Democratic Gov. Jared Polis’ order on Thursday came as new state data suggest Colorado ranks near the bottom for immunization rates among U.S. states. It also comes amid a national resurgence of measles that has affected more than 1,000 people, according to the U.S. Centers for Disease Control and Prevention.
Some 87.4% of Colorado kindergarten students had vaccinations for measles, mumps and rubella in the 2018-19 school year, down 1.3% from the previous year, according to the state Department of Public Health and Environment. For highly-contagious measles, the CDC recommends a 92% threshold to maintain herd immunity.
More than 9,400 children were hospitalized or treated at emergency rooms for vaccine-preventable diseases in 2017, the state Department of Public Health and Environment says.
The state needs to better inform residents about the benefits of vaccines, make parents aware of low-cost vaccination programs, seek out underserved residents and develop a strategy to confront an anti-vaccination movement that contends some shots are unsafe despite overwhelming evidence to the contrary, said Tony Cappello, director of the department’s Disease Control and Environmental Epidemiology division.
“We need to provide fact-based information to parents so they can make educated, informed decisions,” Cappello told a news conference at Children’s Hospital Colorado in Denver. “This means dispelling misinformation about vaccinations and having correct information in the hands of parents,” he said.
Polis’ order focuses on the education and information front.
It calls for state officials to work more closely with local health specialists to promote vaccination; studying the reasons for what the governor calls “vaccine hesitancy” among parents, and developing information strategies to address those concerns; and helping families on Medicaid and residents in rural and other underserved areas gain access to and pay for recommended vaccines.
The state allows parents to opt out of required school vaccinations for medical, religious and philosophical reasons.

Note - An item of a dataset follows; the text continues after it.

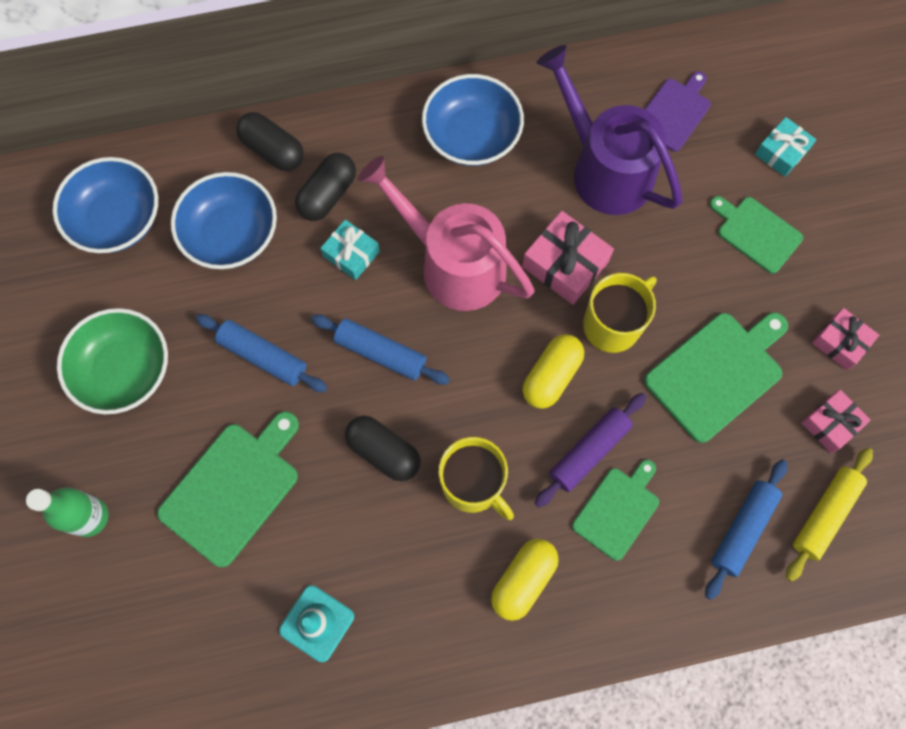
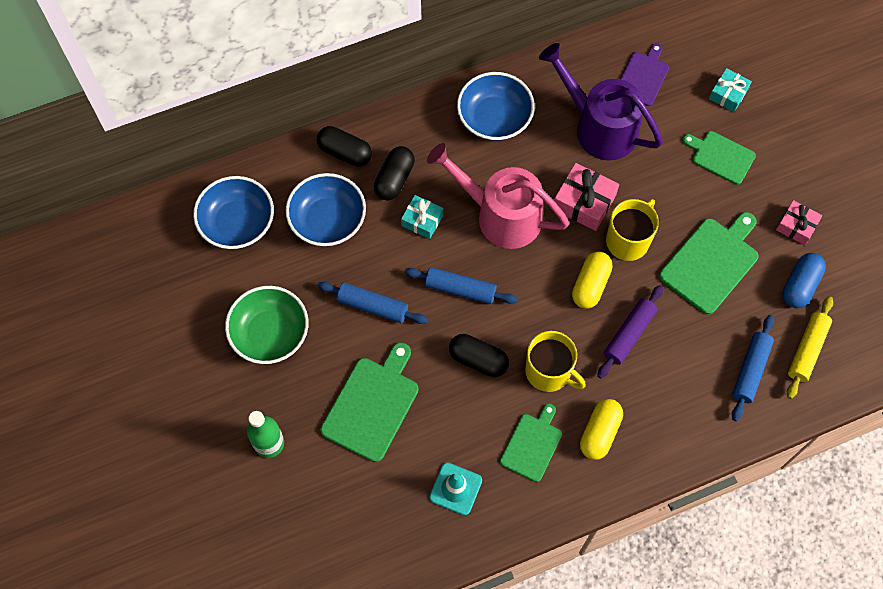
camera: 10 degrees left, 5 degrees down
green cutting board [572,460,659,561] -> green cutting board moved to [500,404,562,482]
pink gift [801,390,871,453] -> blue capsule [782,253,826,308]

Polis, who’s described himself as a libertarian Democrat, stressed Thursday he won’t change that policy.
“We believe that Colorado families should be making their own health care decisions,” he said. “We really view this as the third way between the government forcing people to get shots, which is counterproductive, and simply allowing these rates to go down, which is counterproductive to the public health and results in people dying.”

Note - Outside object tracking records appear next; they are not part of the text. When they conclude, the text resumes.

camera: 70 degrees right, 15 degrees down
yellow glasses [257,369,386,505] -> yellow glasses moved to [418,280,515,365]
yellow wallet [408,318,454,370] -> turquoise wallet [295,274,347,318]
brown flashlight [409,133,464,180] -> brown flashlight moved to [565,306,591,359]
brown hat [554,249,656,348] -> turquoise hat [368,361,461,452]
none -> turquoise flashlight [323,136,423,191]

This spring, hundreds of parents, their children in tow, swarmed the state Capitol to oppose a bill that would have made it harder to qualify for religious or personal exemptions. The bill stalled in the Legislature.
Lawmakers in Oregon, which has one of the highest rates of unvaccinated kindergartners in the country, also killed a bill this year to make it harder for families to opt out.
But next-door Washington state ended most exemptions for the measles vaccine. Maine eliminated religious and philosophical exemptions, and New York legislators were poised Thursday to eliminate a religious exemption.